**TASKS TO COMPLETE**:
[A] Copy out the entries word for word, starting at their very first line and going on through the line containing "Apartamente de vânzare Iasi, Pacurari".
[B] Resume the passage describing the chair control's tilt axes and pivot pins, picking up right after its final sentence.

**PASSAGE TO READ**:
===============

The front wall 228 of non-adjustable seat support bracket 225 (FIG.
57) includes an elongated aperture 250 near its lower edge. An
elongated synchrotilt bushing 251 (FIG. 62) having a T-shaped cross
section includes a nose surface 252 with barbs 253 thereon for
reversely engaging front wall 228 of seat support bracket 225 at
aperture 250. Specifically, a flanged rear end 254 and the opposing
barbs 253 oppose each other to hold bushing 251 in aperture 250.
Nose surface 252 is configured to protrude through aperture 250,
and barbs 253 are configured to snap lock into front wall 228 in
opposition to flanged rear end 254. A recess 255 is defined in the
rear end of synchrotilt bushing 251 for mateably receiving front
flange 78 of fixed housing 52. The engagement of front flange 78
with bushing 251 defines the seat tilt axis 61.
The relationship of back tilt axis 54, seat tilt axis 61, and
common axis 62 is nearly linear when back upright support bracket
53 is in the fully upright position (FIG. 63). This is illustrated
by line 260, which extends through axes 54 and 61, and by line 261,
which extends through axes 54 and 62. As back upright support
bracket 53 moves toward the fully reclined position, common axes 62
moves over-center with respect the line connecting axes 57 and 61.
This is illustrated in FIG. 64 by the alignment of lines 260 and
261 (i.e. the back upright support bracket 53 being in an
intermediate tilted position), and in FIG. 65 by the reversal of
the lines 260 and 261 (i.e. the back upright support bracket being
in the fully reclined position). This near alignment arrangement
provides the minimal movement of front flange 78 within recess 255,
which movement is represented by arrow 262 in FIG. 62. Notably,
common axis 62 is positioned about the same amount above line 260
in the fully upright position (FIG. 63) as it is below line 260 in
the fully reclined position (FIG. 65). This symmetry also minimizes
the translational movement 262, and thus minimizes wear at front
flange 78. By positioning the common axis 62 (i.e. by use of pivot
pins 44) at the sides of back upright support bracket 53, axis 62
can be located in an intermediate position on energy module 30 that
provides a low compact profile (i.e. low vertical overall
dimension) without interfering with other components in energy
module 30. Thus, chair control 30 can be designed with a relatively
thin vertical dimension that provides a low, sleek, aesthetic
profile. A thin vertical dimension is important since control
modules, particularly those with several adjustment features, must
still have a sleek appearance to be aesthetically acceptable even
though a plurality of internal parts must be accommodated. Thus,
the addition of pivot pins 44 and their location are not
unimportant. Also, the clevis-like arrangement of tail flanges 233
(and 234) between ear flanges 192 (and 193) and upright sidewalls
181 (and 182) maintain the stability of pivot pins 44 even though
the pivot pins 44 have a relatively short length.

===============

**PROVIDED ENTRIES**:

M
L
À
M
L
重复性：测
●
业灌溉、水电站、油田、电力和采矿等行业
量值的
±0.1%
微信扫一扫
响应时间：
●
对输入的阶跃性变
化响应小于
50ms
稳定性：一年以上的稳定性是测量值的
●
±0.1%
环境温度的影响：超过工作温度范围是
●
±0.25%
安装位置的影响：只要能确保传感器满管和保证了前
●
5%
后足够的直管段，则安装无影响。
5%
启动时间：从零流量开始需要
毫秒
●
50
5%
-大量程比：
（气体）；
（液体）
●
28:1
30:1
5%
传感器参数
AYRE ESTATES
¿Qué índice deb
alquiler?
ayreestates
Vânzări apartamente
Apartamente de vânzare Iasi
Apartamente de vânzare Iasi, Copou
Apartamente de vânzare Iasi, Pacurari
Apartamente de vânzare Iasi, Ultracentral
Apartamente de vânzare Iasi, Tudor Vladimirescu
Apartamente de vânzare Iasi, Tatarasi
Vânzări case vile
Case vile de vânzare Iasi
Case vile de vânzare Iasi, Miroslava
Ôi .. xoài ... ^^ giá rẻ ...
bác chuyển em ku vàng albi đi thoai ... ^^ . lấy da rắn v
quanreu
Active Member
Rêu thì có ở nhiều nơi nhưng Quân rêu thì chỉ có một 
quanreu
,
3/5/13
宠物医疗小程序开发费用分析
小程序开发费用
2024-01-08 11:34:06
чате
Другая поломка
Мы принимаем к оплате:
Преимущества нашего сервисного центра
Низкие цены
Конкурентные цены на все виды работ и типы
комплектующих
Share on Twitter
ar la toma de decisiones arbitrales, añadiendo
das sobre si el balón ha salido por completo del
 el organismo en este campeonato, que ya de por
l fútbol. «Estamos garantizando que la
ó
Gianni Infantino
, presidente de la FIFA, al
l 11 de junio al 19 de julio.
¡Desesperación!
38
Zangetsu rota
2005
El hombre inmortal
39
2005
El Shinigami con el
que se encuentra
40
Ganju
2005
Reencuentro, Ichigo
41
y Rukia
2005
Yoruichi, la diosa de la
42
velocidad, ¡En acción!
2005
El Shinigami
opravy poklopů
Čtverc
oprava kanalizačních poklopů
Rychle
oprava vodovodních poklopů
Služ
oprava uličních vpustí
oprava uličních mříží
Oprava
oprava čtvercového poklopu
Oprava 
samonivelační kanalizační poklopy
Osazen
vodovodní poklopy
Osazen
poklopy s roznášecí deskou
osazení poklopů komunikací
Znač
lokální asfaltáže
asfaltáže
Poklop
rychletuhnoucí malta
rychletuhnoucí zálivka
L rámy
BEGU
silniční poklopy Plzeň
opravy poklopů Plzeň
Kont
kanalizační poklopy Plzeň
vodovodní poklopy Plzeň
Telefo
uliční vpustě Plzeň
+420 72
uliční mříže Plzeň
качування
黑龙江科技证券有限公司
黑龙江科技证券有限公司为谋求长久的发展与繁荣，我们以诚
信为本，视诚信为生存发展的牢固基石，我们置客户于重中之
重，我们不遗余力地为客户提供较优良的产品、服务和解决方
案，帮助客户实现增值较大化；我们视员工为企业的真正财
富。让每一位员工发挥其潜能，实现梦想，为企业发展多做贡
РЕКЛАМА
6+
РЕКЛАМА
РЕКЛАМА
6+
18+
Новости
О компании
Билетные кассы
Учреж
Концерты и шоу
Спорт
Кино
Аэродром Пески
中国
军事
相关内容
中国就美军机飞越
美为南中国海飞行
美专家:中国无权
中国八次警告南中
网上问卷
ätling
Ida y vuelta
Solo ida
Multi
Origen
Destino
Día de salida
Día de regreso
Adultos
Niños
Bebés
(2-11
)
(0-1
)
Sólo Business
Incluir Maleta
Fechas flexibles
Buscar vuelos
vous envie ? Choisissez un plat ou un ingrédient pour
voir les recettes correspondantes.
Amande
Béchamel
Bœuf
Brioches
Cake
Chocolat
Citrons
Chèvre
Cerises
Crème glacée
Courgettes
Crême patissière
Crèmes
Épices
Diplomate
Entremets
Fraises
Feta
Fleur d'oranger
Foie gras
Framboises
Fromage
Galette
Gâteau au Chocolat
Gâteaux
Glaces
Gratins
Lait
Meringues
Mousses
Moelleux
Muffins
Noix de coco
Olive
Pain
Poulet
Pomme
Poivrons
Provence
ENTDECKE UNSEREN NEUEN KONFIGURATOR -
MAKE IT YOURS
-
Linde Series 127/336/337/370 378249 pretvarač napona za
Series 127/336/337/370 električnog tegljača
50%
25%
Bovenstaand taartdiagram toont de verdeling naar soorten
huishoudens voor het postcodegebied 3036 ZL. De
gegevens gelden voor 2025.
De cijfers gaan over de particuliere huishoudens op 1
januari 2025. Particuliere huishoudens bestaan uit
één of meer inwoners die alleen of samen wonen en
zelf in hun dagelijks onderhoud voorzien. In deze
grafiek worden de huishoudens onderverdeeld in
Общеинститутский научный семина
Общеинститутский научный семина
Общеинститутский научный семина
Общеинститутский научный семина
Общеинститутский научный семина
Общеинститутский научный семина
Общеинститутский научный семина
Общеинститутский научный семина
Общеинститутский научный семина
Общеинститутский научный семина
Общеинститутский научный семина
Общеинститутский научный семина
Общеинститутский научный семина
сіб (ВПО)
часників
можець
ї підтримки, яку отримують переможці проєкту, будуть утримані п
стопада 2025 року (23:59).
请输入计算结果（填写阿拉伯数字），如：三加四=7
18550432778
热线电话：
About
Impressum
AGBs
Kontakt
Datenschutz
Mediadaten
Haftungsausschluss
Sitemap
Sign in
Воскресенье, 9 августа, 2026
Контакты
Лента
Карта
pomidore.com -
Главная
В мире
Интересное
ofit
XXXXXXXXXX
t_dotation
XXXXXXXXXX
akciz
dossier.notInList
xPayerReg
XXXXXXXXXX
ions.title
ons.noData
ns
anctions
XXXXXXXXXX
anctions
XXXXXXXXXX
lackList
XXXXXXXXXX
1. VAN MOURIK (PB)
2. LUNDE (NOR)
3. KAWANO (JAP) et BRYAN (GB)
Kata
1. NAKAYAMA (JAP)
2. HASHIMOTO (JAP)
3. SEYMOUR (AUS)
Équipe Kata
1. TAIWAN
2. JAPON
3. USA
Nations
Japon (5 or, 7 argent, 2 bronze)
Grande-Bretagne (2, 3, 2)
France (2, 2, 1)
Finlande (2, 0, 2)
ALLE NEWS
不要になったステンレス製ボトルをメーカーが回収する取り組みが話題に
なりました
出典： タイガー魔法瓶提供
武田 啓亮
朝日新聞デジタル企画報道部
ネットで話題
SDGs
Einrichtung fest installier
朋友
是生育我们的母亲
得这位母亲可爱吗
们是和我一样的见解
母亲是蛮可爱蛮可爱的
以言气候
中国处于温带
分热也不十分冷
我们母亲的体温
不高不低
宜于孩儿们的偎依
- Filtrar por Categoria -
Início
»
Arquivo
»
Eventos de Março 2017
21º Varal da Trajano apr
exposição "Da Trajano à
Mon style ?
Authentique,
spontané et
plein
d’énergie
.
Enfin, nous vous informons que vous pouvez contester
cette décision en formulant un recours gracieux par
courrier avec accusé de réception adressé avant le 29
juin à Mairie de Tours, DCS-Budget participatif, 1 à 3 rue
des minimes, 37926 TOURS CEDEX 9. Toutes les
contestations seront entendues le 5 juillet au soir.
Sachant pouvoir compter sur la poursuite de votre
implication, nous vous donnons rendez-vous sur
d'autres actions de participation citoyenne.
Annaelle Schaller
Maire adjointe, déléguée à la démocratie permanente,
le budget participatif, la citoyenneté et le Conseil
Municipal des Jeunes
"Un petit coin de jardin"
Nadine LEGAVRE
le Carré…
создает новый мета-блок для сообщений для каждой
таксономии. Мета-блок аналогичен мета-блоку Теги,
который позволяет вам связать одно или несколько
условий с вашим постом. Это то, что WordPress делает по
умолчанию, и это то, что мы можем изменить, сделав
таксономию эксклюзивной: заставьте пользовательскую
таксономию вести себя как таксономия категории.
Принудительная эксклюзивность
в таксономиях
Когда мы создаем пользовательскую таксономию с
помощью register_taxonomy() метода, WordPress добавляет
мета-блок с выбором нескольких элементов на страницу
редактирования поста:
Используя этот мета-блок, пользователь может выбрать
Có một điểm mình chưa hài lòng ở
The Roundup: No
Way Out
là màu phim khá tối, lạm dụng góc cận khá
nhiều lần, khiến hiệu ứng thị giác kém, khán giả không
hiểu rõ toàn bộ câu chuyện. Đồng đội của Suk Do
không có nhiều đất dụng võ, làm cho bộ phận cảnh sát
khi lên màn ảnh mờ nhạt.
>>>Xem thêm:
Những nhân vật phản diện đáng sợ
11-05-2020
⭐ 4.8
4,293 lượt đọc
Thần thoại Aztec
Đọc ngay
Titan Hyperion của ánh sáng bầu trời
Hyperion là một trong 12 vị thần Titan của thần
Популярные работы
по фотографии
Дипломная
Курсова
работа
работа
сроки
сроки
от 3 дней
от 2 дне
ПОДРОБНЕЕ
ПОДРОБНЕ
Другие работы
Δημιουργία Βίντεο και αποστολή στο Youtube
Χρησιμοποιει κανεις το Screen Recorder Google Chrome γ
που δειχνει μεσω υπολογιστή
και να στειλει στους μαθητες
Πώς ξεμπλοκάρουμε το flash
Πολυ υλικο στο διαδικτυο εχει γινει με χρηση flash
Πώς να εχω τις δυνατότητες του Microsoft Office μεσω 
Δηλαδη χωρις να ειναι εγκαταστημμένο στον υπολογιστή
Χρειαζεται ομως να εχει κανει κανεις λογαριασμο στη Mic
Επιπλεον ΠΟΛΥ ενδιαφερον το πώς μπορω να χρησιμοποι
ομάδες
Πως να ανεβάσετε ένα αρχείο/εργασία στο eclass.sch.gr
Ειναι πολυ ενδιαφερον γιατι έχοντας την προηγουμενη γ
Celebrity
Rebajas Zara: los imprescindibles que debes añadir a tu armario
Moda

===============

**RESULTS FOR THE EXERCISE**:
[A]
M
L
À
M
L
重复性：测
●
业灌溉、水电站、油田、电力和采矿等行业
量值的
±0.1%
微信扫一扫
响应时间：
●
对输入的阶跃性变
化响应小于
50ms
稳定性：一年以上的稳定性是测量值的
●
±0.1%
环境温度的影响：超过工作温度范围是
●
±0.25%
安装位置的影响：只要能确保传感器满管和保证了前
●
5%
后足够的直管段，则安装无影响。
5%
启动时间：从零流量开始需要
毫秒
●
50
5%
-大量程比：
（气体）；
（液体）
●
28:1
30:1
5%
传感器参数
AYRE ESTATES
¿Qué índice deb
alquiler?
ayreestates
Vânzări apartamente
Apartamente de vânzare Iasi
Apartamente de vânzare Iasi, Copou
Apartamente de vânzare Iasi, Pacurari

[B]
The seat-angle-adjustable seat support 34A (FIGS. 69-70) includes a
synchrotilt bracket 270 configured to be pivotally mounted on the
front flange 78 of fixed housing 52 (FIG. 92) and to be pivotally
mounted on the ear flanges 57 (i.e. common axis 62). A
seat-engaging angle-adjustable seat support bracket 272 (FIG. 70)
is pivotally secured to synchrotilt bracket 270 at a
seat-angle-adjustment axis 273 located under a projected center of
gravity of a person sitting in a normal fully upright position on a
chair incorporating seat support 34A. This allows seat support
bracket 272 to be angularly adjusted substantially without a
forward or rearward bias from the weight of a person sitting in the
chair. A seat-angle-adjustment mechanism 274 is operably attached
between the front portions of synchrotilt bracket 270 and seat
support bracket 272 for adjusting the relative angle between the
synchrotilt bracket 270 and the seat support bracket 272.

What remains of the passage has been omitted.